··· Listed entries

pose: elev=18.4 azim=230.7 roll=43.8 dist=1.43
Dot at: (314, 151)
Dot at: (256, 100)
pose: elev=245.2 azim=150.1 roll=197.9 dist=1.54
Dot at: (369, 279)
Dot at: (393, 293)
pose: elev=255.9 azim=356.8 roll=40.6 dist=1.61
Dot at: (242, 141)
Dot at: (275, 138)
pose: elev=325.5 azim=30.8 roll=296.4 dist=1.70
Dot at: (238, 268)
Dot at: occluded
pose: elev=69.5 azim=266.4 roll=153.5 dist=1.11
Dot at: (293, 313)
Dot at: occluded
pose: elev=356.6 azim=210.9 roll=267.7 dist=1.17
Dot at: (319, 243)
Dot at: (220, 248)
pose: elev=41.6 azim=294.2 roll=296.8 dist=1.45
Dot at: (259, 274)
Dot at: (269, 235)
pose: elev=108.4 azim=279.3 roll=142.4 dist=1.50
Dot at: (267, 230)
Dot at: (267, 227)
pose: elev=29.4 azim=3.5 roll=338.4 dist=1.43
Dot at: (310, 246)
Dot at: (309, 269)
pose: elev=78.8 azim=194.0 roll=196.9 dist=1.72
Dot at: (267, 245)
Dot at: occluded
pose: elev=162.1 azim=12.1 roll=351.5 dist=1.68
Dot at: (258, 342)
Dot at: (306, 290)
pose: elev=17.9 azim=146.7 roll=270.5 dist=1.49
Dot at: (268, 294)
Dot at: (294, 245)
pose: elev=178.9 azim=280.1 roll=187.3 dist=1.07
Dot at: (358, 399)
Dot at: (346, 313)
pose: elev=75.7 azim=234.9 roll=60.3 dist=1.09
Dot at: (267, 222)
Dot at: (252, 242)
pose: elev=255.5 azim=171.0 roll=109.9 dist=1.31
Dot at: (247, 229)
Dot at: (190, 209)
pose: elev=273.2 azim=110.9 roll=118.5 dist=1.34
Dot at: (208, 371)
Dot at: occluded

······

▸ **What to produce**
Copy the lines above, beginning with the line that contains "pose: elev=255.9 azim=356.8" and continuing through the line that contains "Dot at: (220, 248)", with both of those lines included.

▸ **Exercise solution**
pose: elev=255.9 azim=356.8 roll=40.6 dist=1.61
Dot at: (242, 141)
Dot at: (275, 138)
pose: elev=325.5 azim=30.8 roll=296.4 dist=1.70
Dot at: (238, 268)
Dot at: occluded
pose: elev=69.5 azim=266.4 roll=153.5 dist=1.11
Dot at: (293, 313)
Dot at: occluded
pose: elev=356.6 azim=210.9 roll=267.7 dist=1.17
Dot at: (319, 243)
Dot at: (220, 248)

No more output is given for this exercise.